[BEGIN Text provided]

His Majesty’s regiments, camped at Lake George, a day’s march west of Vermont’s Green Mountains, felt the violence; so, presumably, did the one hundred and fifty French regulars gathered within scouting distance of the demoralized British troops. Newly arrived Samuel Chandler of Gloucester, Massachusetts, later recorded the time as four o’clock on the clear morning of November 18, adding, “2 soldiers died” in skirmishes that same day.
Settlers in Prince George County, Virginia, took note of it, while the captain of a westbound ship seventy leagues off the New England coast felt such a report beneath his vessel that he assumed he had struck a wreck or a sandbar. But when he lowered a lead, the measure sank to fifty fathoms—three hundred feet—in waters that soon began beaching dead fish miles away on the Massachusetts coastal tip of Cape Ann. Unaware, the captain and his crew had passed over the sea-covered epicenter of the first major earthquake in the recorded geological history of North America, and still one of the most powerful within historic memory.
The Cape Ann earthquake of 1755 shook the sleeping New World from Nova Scotia to South Carolina, evoking the greatest awe, damage, and contrition in the heavily populated northern colonies. “It was a terrible night,” wrote the Reverend Mather Byles of Boston, “the most so, perhaps, that ever NEW ENGLAND saw.” The tremors, followed by several more in ensuing days, signaled Divine displeasure to many. But they suggested Divine restraint once the colonies learned—about four weeks later—of the devastation of Lisbon by earthquake on November 1. At least thirty thousand died in the busy European port, many of them while worshiping in the churches on All Saints Day morning. The rest were swept away in the tidal wave that followed the violent shaking, which was felt as far north as Amsterdam.

[END Text provided]
[BEGIN Stored records]

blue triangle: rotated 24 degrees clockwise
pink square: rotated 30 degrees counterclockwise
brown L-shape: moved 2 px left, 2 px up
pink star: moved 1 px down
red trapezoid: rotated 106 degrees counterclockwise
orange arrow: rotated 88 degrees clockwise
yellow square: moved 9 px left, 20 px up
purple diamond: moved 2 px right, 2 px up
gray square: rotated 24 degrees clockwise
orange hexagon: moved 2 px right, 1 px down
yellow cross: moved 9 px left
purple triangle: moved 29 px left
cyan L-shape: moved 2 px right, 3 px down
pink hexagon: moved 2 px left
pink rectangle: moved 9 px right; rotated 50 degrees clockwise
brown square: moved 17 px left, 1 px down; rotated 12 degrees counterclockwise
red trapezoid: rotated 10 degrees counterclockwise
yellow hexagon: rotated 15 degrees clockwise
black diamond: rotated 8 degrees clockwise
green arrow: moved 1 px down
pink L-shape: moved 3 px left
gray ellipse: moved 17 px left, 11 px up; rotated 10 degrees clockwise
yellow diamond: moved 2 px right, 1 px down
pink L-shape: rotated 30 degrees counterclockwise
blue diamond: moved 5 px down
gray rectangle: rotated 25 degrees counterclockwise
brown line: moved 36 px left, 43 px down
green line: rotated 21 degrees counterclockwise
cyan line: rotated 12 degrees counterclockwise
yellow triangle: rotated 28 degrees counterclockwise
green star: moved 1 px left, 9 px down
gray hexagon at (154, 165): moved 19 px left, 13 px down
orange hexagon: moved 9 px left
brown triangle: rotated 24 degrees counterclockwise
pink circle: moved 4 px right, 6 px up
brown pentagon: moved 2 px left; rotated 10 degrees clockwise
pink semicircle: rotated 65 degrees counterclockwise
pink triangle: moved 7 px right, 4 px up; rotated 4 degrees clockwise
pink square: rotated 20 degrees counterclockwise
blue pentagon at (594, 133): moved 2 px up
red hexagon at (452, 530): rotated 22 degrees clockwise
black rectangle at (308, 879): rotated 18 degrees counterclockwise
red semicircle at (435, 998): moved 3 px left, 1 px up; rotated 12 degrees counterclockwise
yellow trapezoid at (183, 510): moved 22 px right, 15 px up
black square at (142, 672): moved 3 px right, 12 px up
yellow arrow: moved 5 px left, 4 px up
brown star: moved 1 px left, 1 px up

[END Stored records]

**Challenge:**
Go on with the account of the 1755 Cape Ann earthquake, picking up after its final sentence.

**Exercise result:**
From the rubble of Lisbon came the political ascent of the ruthless Marquês de Pombal, heightened religious recrimination, and Voltaire’s Candide, a biting satire of the prevailing optimistic creeds of such philosophers as Leibnitz. Out of the earthquake in the English colonies grew an earnest (if temporary) examination of contemporary morality. And, although a formal science of geology lay a generation in the future, the Cape Ann tremors left the inchoate discipline its first empirical accounting of a North American earthquake and provoked an energetic debate over the natural causes of such phenomena.
“The subject is curious, and at present engages the attention of many persons,” said John Winthrop IV, Harvard professor and occupant of only the second scientific chair in the colonies (the first was established in 1711 at William and Mary College). Eight days after the earthquake, which, in his words, had “spread terror and threatened desolation throughout New-England,” he attempted to reassure a nervous crowd in the college chapel, acknowledging that never had “so much damage [been] done to our buildings as by the last great shock.”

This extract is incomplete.